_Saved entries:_
☆ ☆ ☆ ☆

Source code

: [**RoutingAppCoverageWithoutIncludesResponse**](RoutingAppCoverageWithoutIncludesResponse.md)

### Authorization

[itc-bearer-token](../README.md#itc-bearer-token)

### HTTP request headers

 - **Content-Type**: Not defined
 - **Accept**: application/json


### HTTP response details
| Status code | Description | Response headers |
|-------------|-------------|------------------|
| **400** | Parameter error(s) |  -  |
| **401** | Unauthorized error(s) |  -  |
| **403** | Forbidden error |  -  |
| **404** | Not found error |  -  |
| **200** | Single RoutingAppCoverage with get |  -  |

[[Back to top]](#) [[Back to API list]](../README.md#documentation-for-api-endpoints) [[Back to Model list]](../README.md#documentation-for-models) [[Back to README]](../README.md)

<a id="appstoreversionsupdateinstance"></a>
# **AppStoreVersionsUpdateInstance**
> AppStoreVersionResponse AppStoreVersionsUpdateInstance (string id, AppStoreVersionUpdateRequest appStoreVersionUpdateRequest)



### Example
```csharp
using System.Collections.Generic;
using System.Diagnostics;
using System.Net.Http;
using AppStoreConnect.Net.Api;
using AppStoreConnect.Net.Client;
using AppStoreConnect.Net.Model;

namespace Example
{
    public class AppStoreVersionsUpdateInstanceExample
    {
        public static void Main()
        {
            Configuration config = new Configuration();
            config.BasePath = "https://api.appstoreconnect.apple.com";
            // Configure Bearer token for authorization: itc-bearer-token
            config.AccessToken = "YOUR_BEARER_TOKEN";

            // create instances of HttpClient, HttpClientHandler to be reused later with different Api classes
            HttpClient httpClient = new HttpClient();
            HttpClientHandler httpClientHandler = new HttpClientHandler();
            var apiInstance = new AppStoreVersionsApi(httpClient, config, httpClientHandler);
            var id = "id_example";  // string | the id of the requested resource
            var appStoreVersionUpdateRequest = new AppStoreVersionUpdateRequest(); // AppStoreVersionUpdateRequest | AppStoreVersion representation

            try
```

☆ ☆ ☆ ☆

_Task objective:_
Which lines of the data contain the word "error"? Copy each one.

_Reply:_
| **400** | Parameter error(s) |  -  |
| **401** | Unauthorized error(s) |  -  |
| **403** | Forbidden error |  -  |
| **404** | Not found error |  -  |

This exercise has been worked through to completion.